Hi,
I'm converting Waters data to .mzXML using msconvert, then loading it to xcms as raw data (something like, spec.raw <- xcmsRaw("spec.mzXML", profstep=0.001, profmethod="bin")). I would like to be able to extract metadata on the original Waters .raw file from which the .mzXML was taken; I know this is stored, as I can see it if I load the mzXML using readMzXmlFile (stored at specsm$metaData$parentFile[[1]]$fileName), but I havne't figured out how to get it out of xcms.
Any suggestions?
Thanks very much,
Andy
[edit: Or any other clever way to get the data out, without using the route I have been, since it takes about 10 mins to load the > 200 Mb files]
you don't have to read the entire file if the information you want is contained in the header.
Try something like
filepath <- "mydata.mzXML"
con <- file(filepath, "r")
txt <- readLines(con, n=50) ## only reads the first 50 lines, should only take milliseconds
close(con)
line <- grep("fileName",txt,fixed=T) ## find the line that contains the file name
if (length(line) >0) { ## found it
res <- strsplit(txt[line], ...) ## extract the result using strsplit etc.
}
I'll have a crack.
Thanks,
Andy
I have worked quite extensively with XML itself in R, actually on mzML files and not on mzXML files, but the principle is the same.
It is a very versatile method to get a lot of additional data out.

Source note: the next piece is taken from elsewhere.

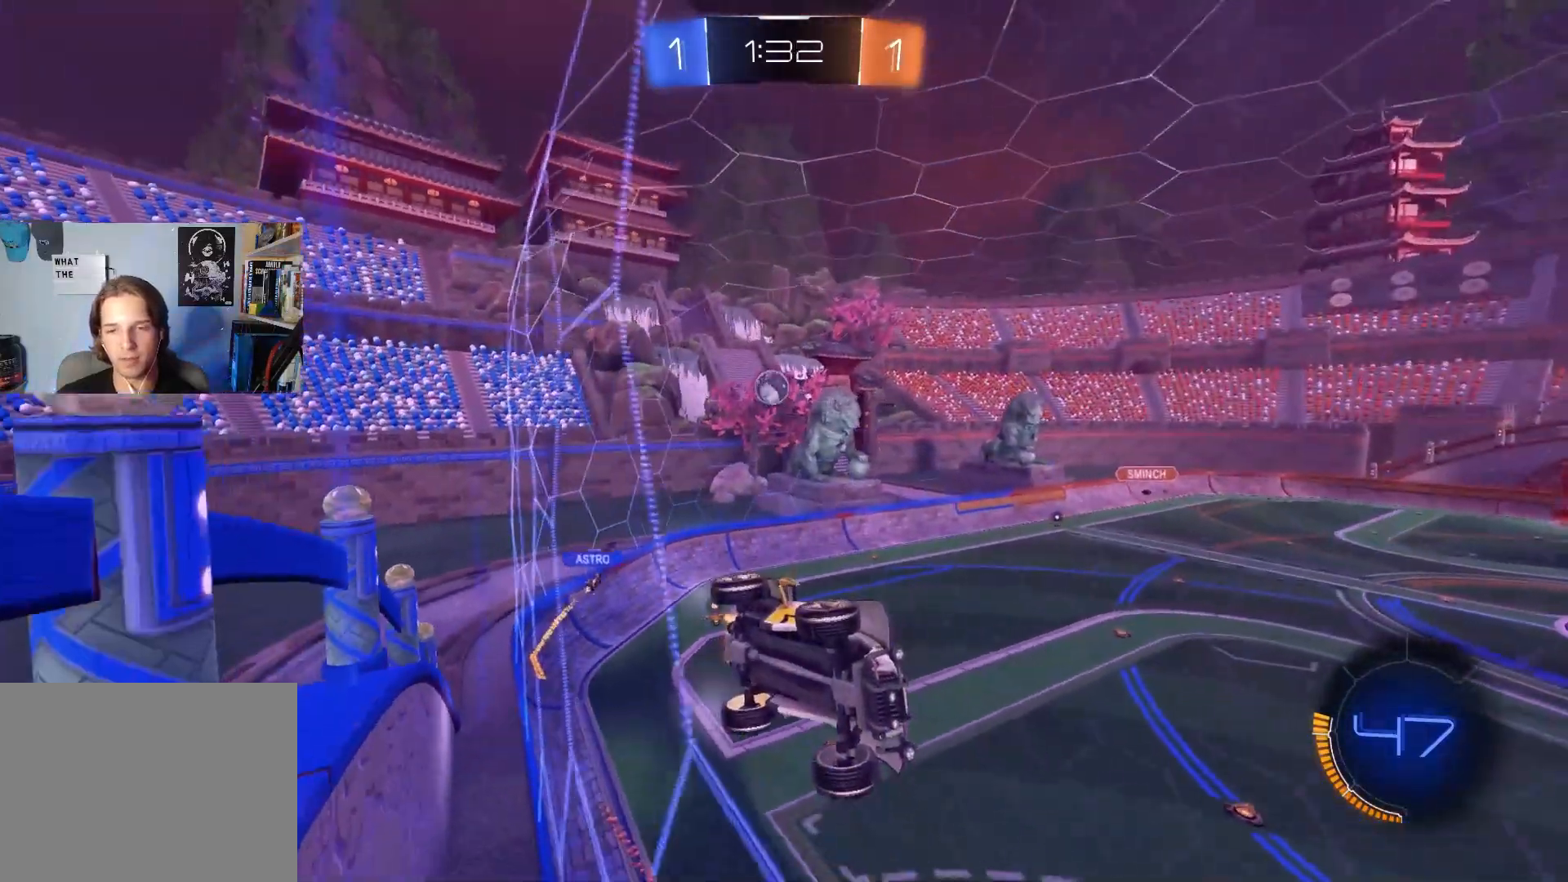
{"buttons": ["R2"], "left_stick": "center", "right_stick": "center", "events": [[150, "left_stick", "left"], [317, "left_stick", "center"]]}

A code snippet I used, this one reads out the instrument configuration sections from a mzML file (the mzXML files are simpler, in general. Just open it as a text file and you can easily orient yourself in the structure)
package(XML)
openXML.mzML <- function(filename)
{
mzml <- xmlTreeParse(filename, asText=F, useInternalNodes=T,
fullNamespaceInfo=T,useDotNames=T)
return(mzml)
}
getConfigs.mzML <- function(mzml)
{
instrumentConfigs <- getNodeSet(mzml,
"/m:indexedmzML/m:mzML/m:instrumentConfigurationList/m:instrumentConfiguration",
c(m="http://psi.hupo.org/ms/mzml"))
configs <- t(sapply(instrumentConfigs, function(ic){
id <- xmlAttrs(ic)[["id"]]
analyzer <- getNodeSet(ic, "m:componentList/m:analyzer/m:cvParam",
c(m="http://psi.hupo.org/ms/mzml"))
analyzerName <- xmlAttrs(analyzer[[1]])[["name"]]
analyzerMSO <- xmlAttrs(analyzer[[1]])[["accession"]]
return(c(id, analyzerName, analyzerMSO))
}))
rownames(configs) <- configs[,1]
colnames(configs) <- c("ID", "name", "ontology")
return(configs)
}
Thank you people. I have sorted out what I wanted to do using Ralf's suggestion, and thanks to meow for the suggestion - good learning.
Sorry for the late reply,
Andy